__Stored data__.
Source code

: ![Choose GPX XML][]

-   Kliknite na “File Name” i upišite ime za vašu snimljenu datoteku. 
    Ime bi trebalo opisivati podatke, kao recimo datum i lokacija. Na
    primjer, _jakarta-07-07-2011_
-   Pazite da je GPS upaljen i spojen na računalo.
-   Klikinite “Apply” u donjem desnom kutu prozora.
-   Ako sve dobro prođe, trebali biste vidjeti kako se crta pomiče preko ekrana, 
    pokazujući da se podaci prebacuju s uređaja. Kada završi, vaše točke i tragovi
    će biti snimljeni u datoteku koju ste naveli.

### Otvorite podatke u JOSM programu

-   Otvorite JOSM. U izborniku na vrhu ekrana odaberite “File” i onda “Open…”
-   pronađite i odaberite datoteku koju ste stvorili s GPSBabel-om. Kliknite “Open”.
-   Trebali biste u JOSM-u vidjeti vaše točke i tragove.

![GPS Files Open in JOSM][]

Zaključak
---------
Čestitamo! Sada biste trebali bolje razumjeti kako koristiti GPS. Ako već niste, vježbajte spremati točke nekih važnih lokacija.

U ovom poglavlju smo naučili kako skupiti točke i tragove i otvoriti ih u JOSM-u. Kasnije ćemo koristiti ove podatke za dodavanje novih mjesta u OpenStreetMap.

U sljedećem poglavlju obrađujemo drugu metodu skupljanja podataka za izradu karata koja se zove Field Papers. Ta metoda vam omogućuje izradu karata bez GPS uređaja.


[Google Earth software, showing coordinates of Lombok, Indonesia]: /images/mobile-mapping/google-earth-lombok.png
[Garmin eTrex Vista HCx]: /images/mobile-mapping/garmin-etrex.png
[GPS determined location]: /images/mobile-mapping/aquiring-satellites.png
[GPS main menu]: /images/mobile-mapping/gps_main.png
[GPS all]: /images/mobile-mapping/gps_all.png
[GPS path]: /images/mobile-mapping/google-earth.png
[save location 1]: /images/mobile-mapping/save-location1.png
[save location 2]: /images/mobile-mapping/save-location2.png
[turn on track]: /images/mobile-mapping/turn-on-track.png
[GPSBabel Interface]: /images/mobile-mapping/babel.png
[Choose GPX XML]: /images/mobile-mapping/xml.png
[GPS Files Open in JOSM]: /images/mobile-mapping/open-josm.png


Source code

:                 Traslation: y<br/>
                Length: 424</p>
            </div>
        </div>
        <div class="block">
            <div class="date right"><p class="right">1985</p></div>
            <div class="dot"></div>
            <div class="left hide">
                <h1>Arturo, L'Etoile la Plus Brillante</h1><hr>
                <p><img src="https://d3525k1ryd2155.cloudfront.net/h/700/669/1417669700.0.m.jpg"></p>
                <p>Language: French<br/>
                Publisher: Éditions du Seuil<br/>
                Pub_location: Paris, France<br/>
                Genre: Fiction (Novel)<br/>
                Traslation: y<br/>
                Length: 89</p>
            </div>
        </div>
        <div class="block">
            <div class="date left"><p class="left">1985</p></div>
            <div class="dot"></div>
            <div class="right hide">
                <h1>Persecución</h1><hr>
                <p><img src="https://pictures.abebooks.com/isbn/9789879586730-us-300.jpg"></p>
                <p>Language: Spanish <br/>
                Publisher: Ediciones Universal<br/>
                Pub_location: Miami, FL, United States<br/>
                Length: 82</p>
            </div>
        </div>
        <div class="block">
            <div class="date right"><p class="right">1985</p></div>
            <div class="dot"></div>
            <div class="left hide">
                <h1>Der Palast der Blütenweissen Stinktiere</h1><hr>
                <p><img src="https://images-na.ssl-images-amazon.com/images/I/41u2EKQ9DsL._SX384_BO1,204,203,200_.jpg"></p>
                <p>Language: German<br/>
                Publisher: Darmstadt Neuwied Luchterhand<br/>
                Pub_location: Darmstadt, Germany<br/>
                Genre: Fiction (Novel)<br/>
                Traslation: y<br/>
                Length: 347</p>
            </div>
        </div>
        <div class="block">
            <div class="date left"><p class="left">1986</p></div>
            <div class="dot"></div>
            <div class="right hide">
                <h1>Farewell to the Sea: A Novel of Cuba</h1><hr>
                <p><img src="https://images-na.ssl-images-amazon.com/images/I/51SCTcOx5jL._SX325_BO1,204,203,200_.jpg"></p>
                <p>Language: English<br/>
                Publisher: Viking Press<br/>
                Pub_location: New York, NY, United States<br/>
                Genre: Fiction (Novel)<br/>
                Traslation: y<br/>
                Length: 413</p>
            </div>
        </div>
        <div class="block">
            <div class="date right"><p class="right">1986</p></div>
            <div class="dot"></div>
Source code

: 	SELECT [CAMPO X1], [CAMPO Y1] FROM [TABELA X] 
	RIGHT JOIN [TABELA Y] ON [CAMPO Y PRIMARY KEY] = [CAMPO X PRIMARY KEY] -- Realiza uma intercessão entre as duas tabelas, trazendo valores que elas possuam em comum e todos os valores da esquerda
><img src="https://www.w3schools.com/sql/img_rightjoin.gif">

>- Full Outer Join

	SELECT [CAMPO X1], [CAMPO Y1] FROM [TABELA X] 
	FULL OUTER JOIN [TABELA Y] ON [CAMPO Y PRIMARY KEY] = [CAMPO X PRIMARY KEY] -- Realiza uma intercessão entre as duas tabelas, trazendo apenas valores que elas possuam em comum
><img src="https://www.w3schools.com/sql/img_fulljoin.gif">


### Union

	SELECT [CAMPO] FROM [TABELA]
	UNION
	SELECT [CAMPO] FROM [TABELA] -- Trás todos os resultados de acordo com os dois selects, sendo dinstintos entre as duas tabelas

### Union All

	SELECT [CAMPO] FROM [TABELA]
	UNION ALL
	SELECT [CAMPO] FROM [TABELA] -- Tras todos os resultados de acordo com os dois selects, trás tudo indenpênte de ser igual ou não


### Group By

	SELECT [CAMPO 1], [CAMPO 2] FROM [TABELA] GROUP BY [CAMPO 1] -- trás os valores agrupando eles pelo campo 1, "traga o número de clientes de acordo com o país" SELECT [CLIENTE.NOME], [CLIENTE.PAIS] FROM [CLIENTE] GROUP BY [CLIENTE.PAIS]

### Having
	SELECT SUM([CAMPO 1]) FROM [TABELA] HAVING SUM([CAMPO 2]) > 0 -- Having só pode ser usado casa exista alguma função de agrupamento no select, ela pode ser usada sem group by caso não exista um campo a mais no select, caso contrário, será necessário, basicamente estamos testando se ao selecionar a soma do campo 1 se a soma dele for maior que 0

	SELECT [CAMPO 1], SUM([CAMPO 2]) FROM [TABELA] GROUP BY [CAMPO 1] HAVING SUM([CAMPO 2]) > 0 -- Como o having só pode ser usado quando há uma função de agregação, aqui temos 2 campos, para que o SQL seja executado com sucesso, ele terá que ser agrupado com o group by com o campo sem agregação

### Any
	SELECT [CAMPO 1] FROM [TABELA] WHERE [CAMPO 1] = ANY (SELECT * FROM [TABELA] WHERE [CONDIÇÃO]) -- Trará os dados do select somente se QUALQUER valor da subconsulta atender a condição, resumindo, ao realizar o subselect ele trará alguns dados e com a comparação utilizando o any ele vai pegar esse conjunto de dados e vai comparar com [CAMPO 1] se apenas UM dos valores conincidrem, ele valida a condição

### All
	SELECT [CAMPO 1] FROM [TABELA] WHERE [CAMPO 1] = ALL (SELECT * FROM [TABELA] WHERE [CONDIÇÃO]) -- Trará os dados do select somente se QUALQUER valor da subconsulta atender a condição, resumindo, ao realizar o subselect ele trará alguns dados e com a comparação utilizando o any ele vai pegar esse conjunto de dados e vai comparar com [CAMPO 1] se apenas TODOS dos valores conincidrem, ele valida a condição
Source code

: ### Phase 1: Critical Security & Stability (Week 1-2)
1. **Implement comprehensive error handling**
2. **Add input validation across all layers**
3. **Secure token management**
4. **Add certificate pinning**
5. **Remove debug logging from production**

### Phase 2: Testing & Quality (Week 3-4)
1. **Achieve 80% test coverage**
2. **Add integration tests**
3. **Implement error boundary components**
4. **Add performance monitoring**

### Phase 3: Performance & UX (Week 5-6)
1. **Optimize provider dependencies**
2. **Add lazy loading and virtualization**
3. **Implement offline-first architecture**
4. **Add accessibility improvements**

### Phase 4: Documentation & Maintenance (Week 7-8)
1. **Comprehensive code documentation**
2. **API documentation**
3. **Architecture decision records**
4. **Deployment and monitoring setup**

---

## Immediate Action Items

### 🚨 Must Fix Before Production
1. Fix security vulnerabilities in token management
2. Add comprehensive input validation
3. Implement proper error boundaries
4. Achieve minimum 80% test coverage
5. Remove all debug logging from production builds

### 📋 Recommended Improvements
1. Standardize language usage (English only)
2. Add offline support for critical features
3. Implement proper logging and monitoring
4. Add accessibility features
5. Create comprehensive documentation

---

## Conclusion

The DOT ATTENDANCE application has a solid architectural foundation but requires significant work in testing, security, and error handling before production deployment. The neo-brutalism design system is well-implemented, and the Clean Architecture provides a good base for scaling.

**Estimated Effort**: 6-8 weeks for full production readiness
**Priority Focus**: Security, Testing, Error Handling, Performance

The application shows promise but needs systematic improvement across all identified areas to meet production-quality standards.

__THE TASK__. Looking at the records above, return exactly the lines from the line with "U ovom poglavlju" to the line with "[Garmin eTrex Vista", both ends included.

__ANSWER__.
U ovom poglavlju smo naučili kako skupiti točke i tragove i otvoriti ih u JOSM-u. Kasnije ćemo koristiti ove podatke za dodavanje novih mjesta u OpenStreetMap.

U sljedećem poglavlju obrađujemo drugu metodu skupljanja podataka za izradu karata koja se zove Field Papers. Ta metoda vam omogućuje izradu karata bez GPS uređaja.


[Google Earth software, showing coordinates of Lombok, Indonesia]: /images/mobile-mapping/google-earth-lombok.png
[Garmin eTrex Vista HCx]: /images/mobile-mapping/garmin-etrex.png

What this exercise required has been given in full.